LEED, which stands for Leadership in Energy and Environmental Design is the world’s leading green building rating system and has been particularly important in supporting good forest management in the US South through the systems recognition of the Forest Stewardship Council (FSC) certified wood. Overall LEED is an important tool for improving buildings because of its forward-looking position on forests, energy efficiency and chemicals of concerns. Now this successful private, voluntary, system is under attack by lobbyists from old-guard forest products companies including Weyerhaeuser in North Carolina and others around the country.
There have been some important developments with regard to the attacks on LEED at the federal and state levels — as well as a counter-attack on the timber lobby that is driving efforts to ban LEED along with their friends in the chemical/plastics industry. Here in North Carolina, in just a few days, the state senate will vote on a bill (HB 628) that would prohibit LEED from being used for state construction, all because LEED doesn’t reward the use of wood “certified” by the Sustainable Forest Initiative, the timber industry’s greenwash forest certification system, which allows large-scale clearcutting, logging of endangered forests, conversion of natural forests to plantation, and widespread use of toxic chemicals in forest management.

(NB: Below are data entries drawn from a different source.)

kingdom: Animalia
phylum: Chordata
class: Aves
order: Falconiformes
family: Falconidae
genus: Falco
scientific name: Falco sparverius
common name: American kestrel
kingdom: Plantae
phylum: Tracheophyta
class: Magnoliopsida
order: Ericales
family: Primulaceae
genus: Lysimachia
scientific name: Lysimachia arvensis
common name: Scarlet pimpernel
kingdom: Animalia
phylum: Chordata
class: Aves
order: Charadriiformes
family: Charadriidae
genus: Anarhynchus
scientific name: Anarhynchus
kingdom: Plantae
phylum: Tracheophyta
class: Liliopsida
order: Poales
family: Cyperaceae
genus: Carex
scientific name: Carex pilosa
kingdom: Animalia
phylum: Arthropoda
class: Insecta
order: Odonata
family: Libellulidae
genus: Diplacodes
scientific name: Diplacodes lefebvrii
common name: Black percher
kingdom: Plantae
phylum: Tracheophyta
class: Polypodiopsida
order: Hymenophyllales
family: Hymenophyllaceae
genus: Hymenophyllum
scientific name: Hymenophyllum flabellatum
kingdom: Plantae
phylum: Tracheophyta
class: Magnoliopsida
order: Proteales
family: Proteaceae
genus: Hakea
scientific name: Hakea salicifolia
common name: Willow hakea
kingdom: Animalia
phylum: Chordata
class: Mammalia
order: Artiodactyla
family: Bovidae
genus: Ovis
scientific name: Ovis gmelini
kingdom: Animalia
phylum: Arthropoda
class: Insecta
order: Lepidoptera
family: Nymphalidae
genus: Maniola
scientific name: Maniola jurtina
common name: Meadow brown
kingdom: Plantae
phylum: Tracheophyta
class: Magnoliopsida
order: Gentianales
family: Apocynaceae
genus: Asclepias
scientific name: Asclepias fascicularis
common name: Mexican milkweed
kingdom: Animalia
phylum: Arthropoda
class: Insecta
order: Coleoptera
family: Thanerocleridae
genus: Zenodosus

This is just more of the same sad story environmentalists know too well. Big business cries about interference from government while touting the creativity of the private sector, only to whine to their “friends” in government to bail them out when they lose on their own merits. Enough is enough. Green building really should be green and FSC is a better forest certification system. With the support of Dogwood Alliance and concerned people across the South, the forest products industry is making progress and the marketplace has rewarded the green winners. Let’s not turn back.